ECLI:NL:CBB:2020:540

College van Beroep voor het bedrijfsleven

Datum uitspraak
11 augustus 2020
Publicatiedatum
11 augustus 2020
Zaaknummer
18/1453
Instantie
College van Beroep voor het bedrijfsleven
Type
Uitspraak
Rechtsgebied
Bestuursrecht
Procedures
  • Eerste aanleg - enkelvoudig
Vindplaatsen
  • Rechtspraak.nl
AI samenvatting door LexboostAutomatisch gegenereerd

Beroep tegen heffing op grond van de Regeling Fosfaatreductieplan 2017 door nieuw gestarte bedrijven

In deze zaak heeft het College van Beroep voor het bedrijfsleven op 11 augustus 2020 uitspraak gedaan in een geschil tussen een vennootschap onder firma (V.O.F.) en de minister van Landbouw, Natuur en Voedselkwaliteit. De appellante, een melkveehouderij, had beroep ingesteld tegen een besluit van de minister waarbij een heffing van € 1.790,- was opgelegd op basis van de Regeling Fosfaatreductieplan 2017. De heffing was opgelegd omdat het aantal runderen op het bedrijf van appellante in periode 4 hoger was dan het referentieaantal. Appellante had bezwaar gemaakt tegen dit besluit, maar de minister verklaarde het bezwaar ongegrond.

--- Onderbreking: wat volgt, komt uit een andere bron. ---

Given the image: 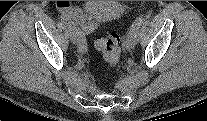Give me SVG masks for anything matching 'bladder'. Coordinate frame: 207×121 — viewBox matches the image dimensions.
Returning a JSON list of instances; mask_svg holds the SVG:
<instances>
[{
	"label": "bladder",
	"mask_w": 207,
	"mask_h": 121,
	"mask_svg": "<svg viewBox=\"0 0 207 121\" xmlns=\"http://www.w3.org/2000/svg\"><path fill=\"white\" fill-rule=\"evenodd\" d=\"M85 10L92 22L103 23L118 18L124 7L118 1H88Z\"/></svg>",
	"instance_id": "obj_1"
}]
</instances>
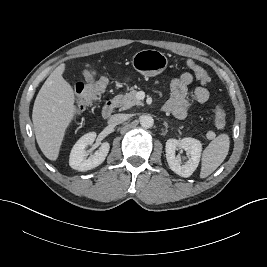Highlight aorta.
I'll use <instances>...</instances> for the list:
<instances>
[{"label": "aorta", "mask_w": 267, "mask_h": 267, "mask_svg": "<svg viewBox=\"0 0 267 267\" xmlns=\"http://www.w3.org/2000/svg\"><path fill=\"white\" fill-rule=\"evenodd\" d=\"M140 124L143 128H151L154 124V119L150 115H143L140 118Z\"/></svg>", "instance_id": "aorta-1"}]
</instances>
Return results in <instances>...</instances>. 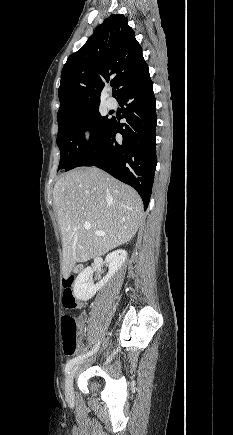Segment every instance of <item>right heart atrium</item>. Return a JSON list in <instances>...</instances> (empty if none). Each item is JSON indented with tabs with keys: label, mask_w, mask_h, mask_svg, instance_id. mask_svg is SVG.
I'll use <instances>...</instances> for the list:
<instances>
[{
	"label": "right heart atrium",
	"mask_w": 233,
	"mask_h": 435,
	"mask_svg": "<svg viewBox=\"0 0 233 435\" xmlns=\"http://www.w3.org/2000/svg\"><path fill=\"white\" fill-rule=\"evenodd\" d=\"M85 138L87 141H90L93 138V129L89 125L85 127Z\"/></svg>",
	"instance_id": "obj_1"
}]
</instances>
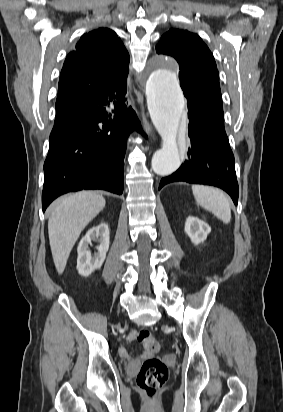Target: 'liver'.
<instances>
[{"mask_svg":"<svg viewBox=\"0 0 283 412\" xmlns=\"http://www.w3.org/2000/svg\"><path fill=\"white\" fill-rule=\"evenodd\" d=\"M102 195L81 191L64 197L50 206L49 242L56 270L62 274L70 252L82 230L105 207Z\"/></svg>","mask_w":283,"mask_h":412,"instance_id":"liver-1","label":"liver"}]
</instances>
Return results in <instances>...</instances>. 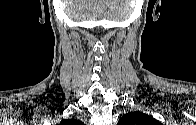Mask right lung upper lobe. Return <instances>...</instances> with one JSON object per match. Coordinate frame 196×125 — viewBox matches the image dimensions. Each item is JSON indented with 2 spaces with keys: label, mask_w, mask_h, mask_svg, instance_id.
<instances>
[{
  "label": "right lung upper lobe",
  "mask_w": 196,
  "mask_h": 125,
  "mask_svg": "<svg viewBox=\"0 0 196 125\" xmlns=\"http://www.w3.org/2000/svg\"><path fill=\"white\" fill-rule=\"evenodd\" d=\"M71 121H72L71 119H66V120H63V121L61 122V124H66V123L71 122Z\"/></svg>",
  "instance_id": "right-lung-upper-lobe-1"
}]
</instances>
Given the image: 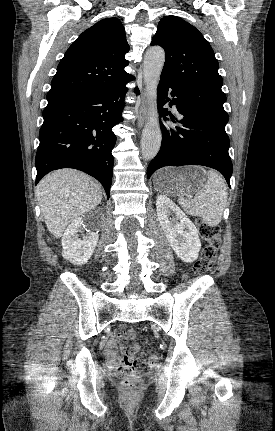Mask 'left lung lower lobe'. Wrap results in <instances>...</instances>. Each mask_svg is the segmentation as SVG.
Listing matches in <instances>:
<instances>
[{"mask_svg":"<svg viewBox=\"0 0 275 431\" xmlns=\"http://www.w3.org/2000/svg\"><path fill=\"white\" fill-rule=\"evenodd\" d=\"M174 97L169 106H176L180 118H175L163 106ZM160 115L173 121L170 126L161 123L162 143L157 156L150 162L147 178L164 166L203 165L223 174L230 186L232 162L228 154L229 138L225 131L228 118L209 113L184 97L166 78L161 77L158 86Z\"/></svg>","mask_w":275,"mask_h":431,"instance_id":"left-lung-lower-lobe-1","label":"left lung lower lobe"}]
</instances>
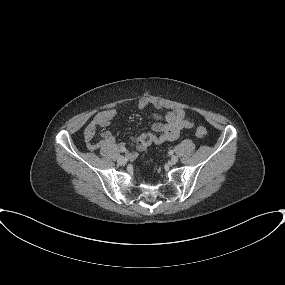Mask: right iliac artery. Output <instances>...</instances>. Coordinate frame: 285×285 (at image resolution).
I'll use <instances>...</instances> for the list:
<instances>
[{
	"mask_svg": "<svg viewBox=\"0 0 285 285\" xmlns=\"http://www.w3.org/2000/svg\"><path fill=\"white\" fill-rule=\"evenodd\" d=\"M125 151H126V149H122V150H121V152H125Z\"/></svg>",
	"mask_w": 285,
	"mask_h": 285,
	"instance_id": "82829eb1",
	"label": "right iliac artery"
}]
</instances>
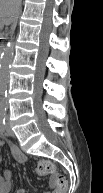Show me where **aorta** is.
<instances>
[{
  "mask_svg": "<svg viewBox=\"0 0 103 193\" xmlns=\"http://www.w3.org/2000/svg\"><path fill=\"white\" fill-rule=\"evenodd\" d=\"M14 44L13 41H9L3 49V52L0 57V90L2 94L5 93L9 69L13 58ZM6 105L5 98H2V108L4 109Z\"/></svg>",
  "mask_w": 103,
  "mask_h": 193,
  "instance_id": "1",
  "label": "aorta"
}]
</instances>
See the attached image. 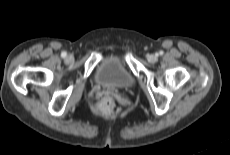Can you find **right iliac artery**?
<instances>
[{"label":"right iliac artery","instance_id":"right-iliac-artery-1","mask_svg":"<svg viewBox=\"0 0 230 155\" xmlns=\"http://www.w3.org/2000/svg\"><path fill=\"white\" fill-rule=\"evenodd\" d=\"M66 56H67V53H66V52H62V53H61V57H62V58H65Z\"/></svg>","mask_w":230,"mask_h":155}]
</instances>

Tijdens de zitting op 21 juli 2020 heeft appellante betoogd dat zij ten onrechte niet als nieuw gestart bedrijf is aangemerkt, wat haar uitsluiting van de knelgevallenregeling voor nieuw gestarte bedrijven zou betekenen. Appellante stelde dat de voorwaarden van de Regeling onredelijk bezwarend voor haar waren en dat zij op de peildatum feitelijk een startend bedrijf was. De minister had echter geoordeeld dat appellante niet voldeed aan de voorwaarden, omdat de vergunning voor het bedrijf eerder was verleend aan een maatschap die op dezelfde locatie een melkveehouderij exploiteerde.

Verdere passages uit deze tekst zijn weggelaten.